**Goal of the exercise**:
Wherever the listing has a line with the string "accumulated", copy that line out.
BEGIN Data under study
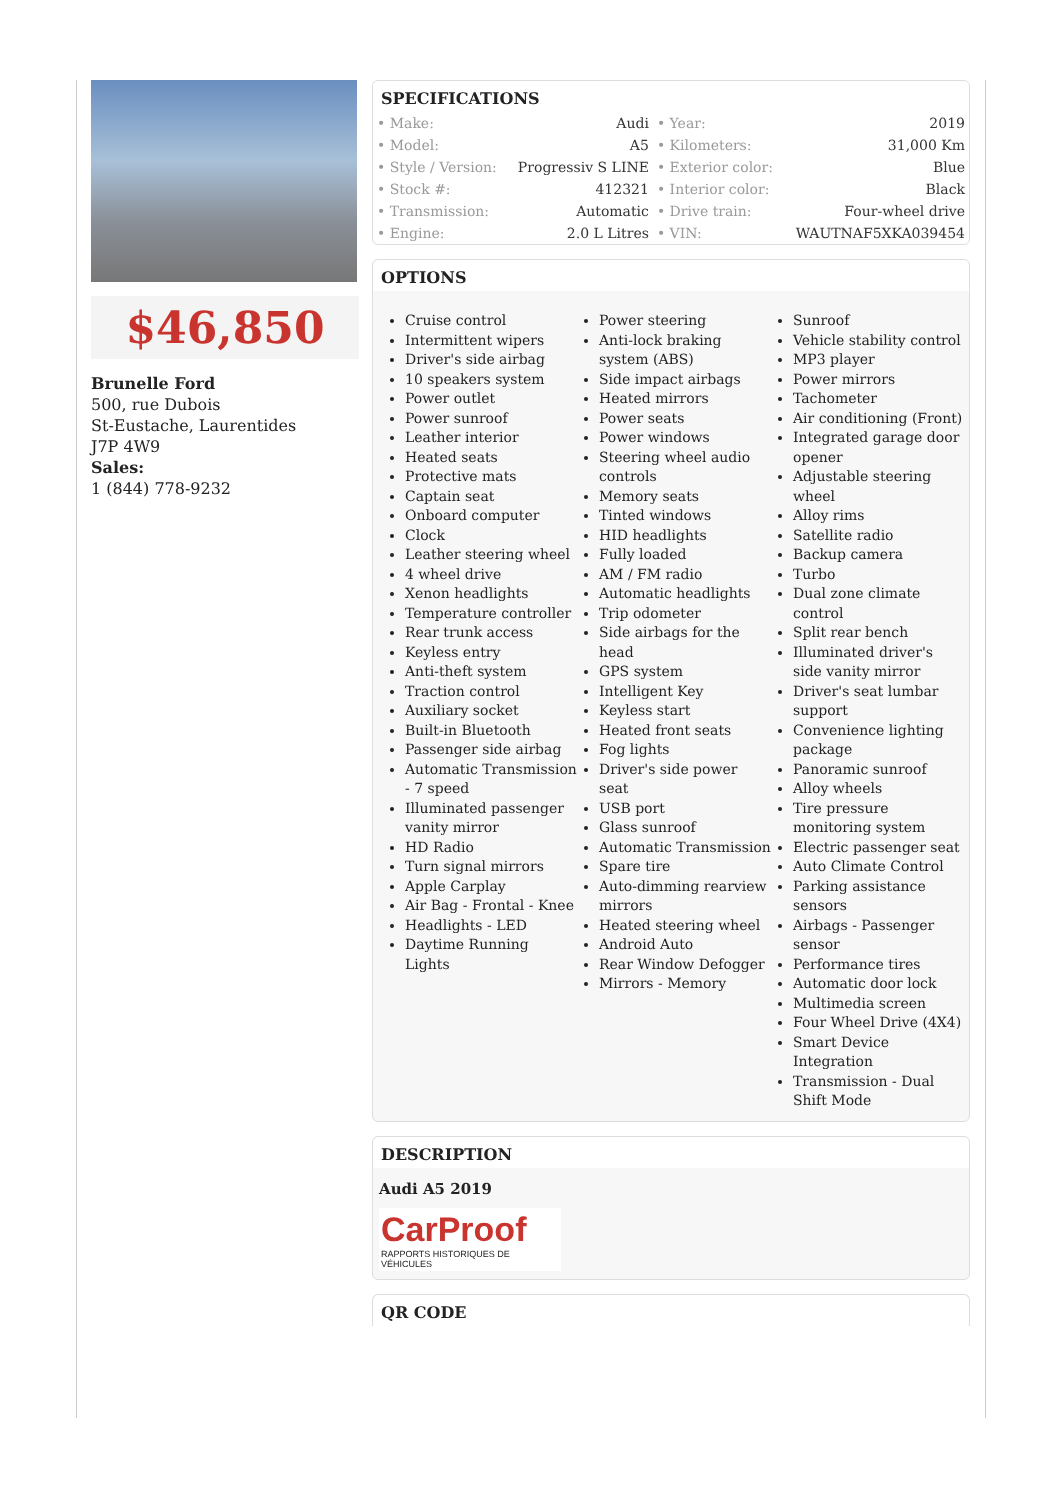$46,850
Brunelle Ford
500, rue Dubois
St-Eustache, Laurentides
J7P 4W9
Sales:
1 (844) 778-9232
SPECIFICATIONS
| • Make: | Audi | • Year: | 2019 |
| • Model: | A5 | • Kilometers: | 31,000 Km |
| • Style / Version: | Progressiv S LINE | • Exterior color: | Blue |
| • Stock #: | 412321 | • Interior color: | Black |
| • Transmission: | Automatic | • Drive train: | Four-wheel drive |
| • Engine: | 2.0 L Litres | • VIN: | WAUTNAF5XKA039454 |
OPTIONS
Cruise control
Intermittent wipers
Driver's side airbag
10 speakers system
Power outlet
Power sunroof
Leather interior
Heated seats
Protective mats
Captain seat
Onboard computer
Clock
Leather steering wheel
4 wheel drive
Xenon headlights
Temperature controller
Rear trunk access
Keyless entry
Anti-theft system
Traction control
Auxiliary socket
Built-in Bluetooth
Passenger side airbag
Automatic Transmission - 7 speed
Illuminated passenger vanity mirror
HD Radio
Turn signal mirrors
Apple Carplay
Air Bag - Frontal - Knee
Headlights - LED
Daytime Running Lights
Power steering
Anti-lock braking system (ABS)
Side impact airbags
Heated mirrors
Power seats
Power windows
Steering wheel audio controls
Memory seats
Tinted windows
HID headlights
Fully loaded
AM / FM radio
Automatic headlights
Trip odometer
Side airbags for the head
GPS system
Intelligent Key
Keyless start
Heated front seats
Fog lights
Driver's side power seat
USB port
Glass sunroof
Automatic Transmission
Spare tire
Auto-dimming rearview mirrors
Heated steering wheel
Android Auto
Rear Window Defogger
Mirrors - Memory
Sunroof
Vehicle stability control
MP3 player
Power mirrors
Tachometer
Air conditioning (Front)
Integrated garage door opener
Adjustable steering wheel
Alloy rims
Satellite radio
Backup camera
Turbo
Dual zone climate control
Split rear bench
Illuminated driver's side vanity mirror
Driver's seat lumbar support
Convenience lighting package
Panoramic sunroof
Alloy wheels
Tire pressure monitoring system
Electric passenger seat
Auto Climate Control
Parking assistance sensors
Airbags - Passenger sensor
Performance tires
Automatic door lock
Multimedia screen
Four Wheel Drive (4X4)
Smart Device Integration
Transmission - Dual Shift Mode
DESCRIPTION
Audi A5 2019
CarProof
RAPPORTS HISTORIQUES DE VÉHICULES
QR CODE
END Data under study
BEGIN Data under study
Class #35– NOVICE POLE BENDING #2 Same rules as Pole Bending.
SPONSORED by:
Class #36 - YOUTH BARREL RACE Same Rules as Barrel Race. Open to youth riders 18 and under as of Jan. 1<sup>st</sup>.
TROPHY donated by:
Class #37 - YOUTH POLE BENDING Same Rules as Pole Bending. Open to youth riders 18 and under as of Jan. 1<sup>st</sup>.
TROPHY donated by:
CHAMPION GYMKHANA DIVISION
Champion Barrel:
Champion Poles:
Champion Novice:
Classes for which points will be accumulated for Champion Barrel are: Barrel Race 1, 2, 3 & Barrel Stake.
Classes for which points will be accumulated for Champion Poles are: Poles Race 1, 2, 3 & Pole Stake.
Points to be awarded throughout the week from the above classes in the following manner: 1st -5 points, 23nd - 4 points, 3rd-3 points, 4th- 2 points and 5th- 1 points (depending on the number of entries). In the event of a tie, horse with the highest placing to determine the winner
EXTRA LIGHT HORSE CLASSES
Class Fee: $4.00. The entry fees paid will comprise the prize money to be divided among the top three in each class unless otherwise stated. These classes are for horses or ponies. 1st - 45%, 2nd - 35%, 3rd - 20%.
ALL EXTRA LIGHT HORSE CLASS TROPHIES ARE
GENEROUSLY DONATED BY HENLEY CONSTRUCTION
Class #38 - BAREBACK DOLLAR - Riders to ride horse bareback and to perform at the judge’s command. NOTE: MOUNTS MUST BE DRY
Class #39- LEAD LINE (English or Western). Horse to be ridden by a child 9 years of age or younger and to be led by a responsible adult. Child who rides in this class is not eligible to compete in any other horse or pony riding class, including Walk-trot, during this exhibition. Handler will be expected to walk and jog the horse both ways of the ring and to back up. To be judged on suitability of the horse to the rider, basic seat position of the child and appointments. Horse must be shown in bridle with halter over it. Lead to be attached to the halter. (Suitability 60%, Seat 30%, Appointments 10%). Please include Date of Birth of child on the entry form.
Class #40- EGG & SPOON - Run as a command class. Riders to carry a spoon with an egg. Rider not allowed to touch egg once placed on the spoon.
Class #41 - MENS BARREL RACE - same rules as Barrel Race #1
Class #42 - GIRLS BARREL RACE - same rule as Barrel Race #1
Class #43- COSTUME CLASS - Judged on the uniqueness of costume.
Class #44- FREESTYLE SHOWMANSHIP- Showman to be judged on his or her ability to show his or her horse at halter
END Data under study
BEGIN Data under study
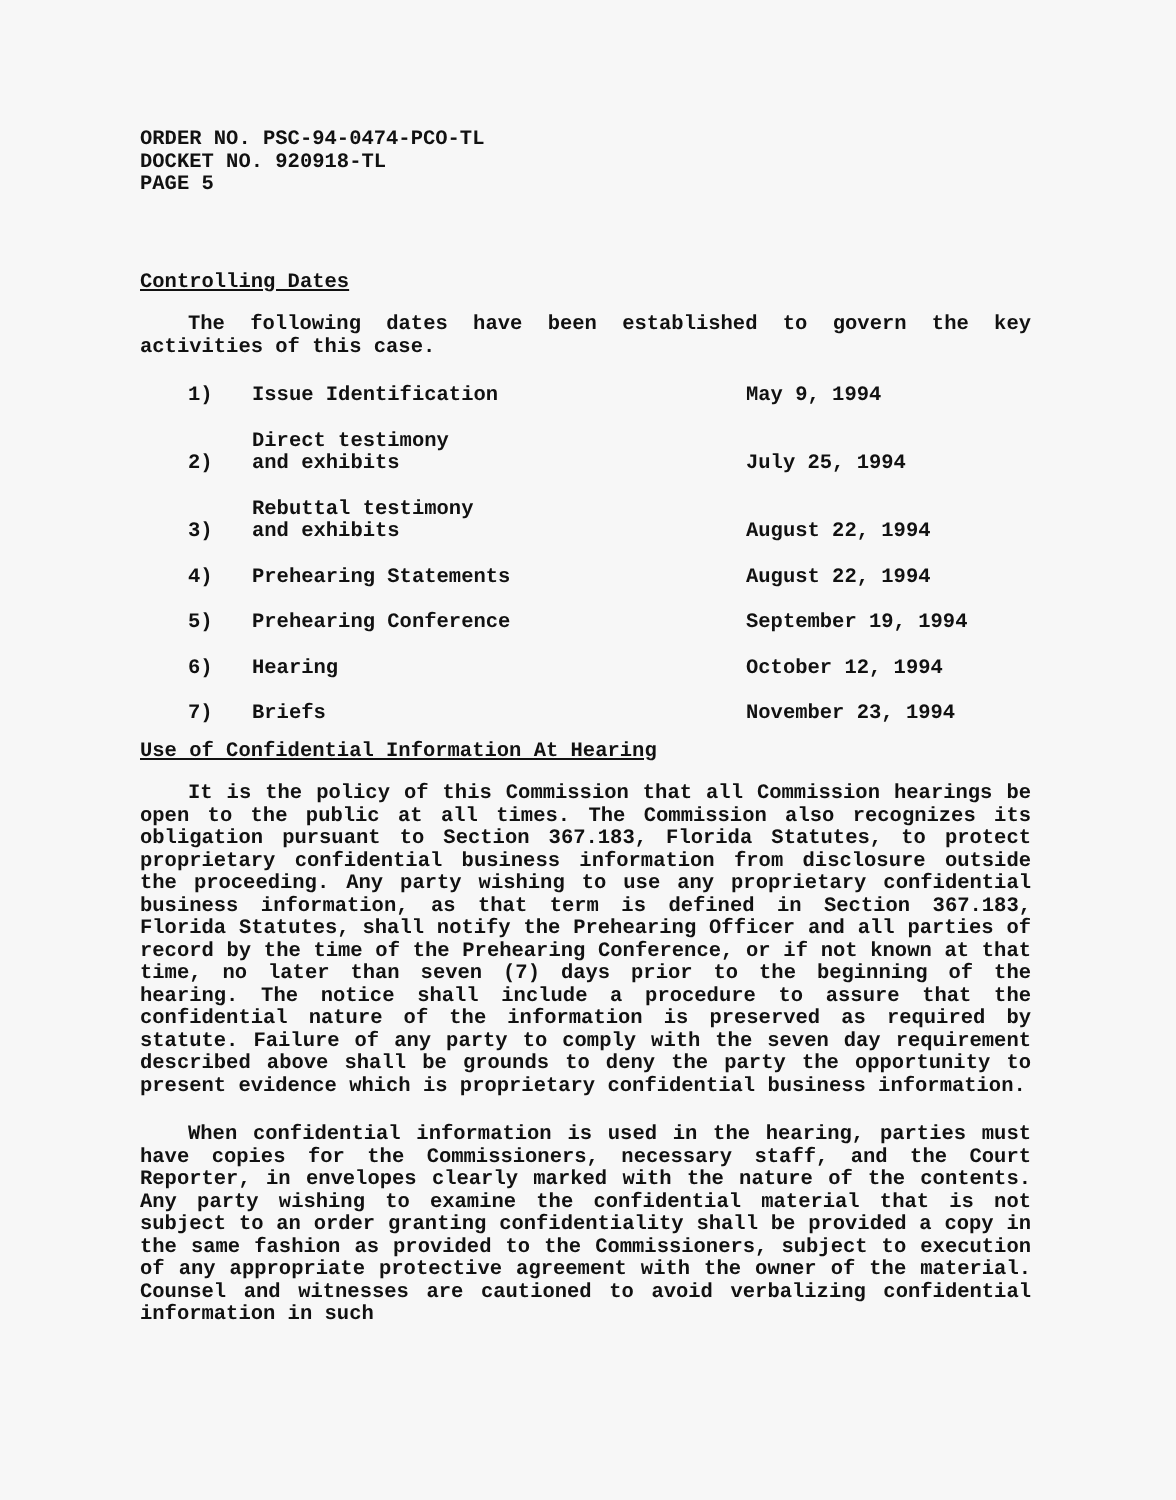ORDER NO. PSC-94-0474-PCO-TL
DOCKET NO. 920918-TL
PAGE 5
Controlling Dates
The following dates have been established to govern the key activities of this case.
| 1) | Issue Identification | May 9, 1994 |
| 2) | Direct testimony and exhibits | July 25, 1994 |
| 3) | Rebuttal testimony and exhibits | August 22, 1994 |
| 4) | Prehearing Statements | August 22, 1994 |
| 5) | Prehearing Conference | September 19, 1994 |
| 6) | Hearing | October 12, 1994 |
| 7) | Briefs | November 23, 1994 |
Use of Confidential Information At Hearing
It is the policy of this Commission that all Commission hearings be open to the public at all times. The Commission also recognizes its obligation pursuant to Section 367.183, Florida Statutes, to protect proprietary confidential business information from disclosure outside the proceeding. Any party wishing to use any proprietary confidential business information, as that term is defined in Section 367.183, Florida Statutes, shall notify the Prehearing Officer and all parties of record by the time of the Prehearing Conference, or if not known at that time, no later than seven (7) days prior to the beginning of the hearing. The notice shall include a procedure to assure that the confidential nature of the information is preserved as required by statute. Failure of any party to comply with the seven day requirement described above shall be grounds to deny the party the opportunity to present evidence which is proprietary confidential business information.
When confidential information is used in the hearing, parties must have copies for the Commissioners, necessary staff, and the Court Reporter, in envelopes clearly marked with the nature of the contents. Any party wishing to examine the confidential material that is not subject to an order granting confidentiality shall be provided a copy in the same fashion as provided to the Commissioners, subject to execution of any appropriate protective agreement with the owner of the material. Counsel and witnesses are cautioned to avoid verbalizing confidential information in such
END Data under study
**Task result**:
Classes for which points will be accumulated for Champion Barrel are: Barrel Race 1, 2, 3 & Barrel Stake.
Classes for which points will be accumulated for Champion Poles are: Poles Race 1, 2, 3 & Pole Stake.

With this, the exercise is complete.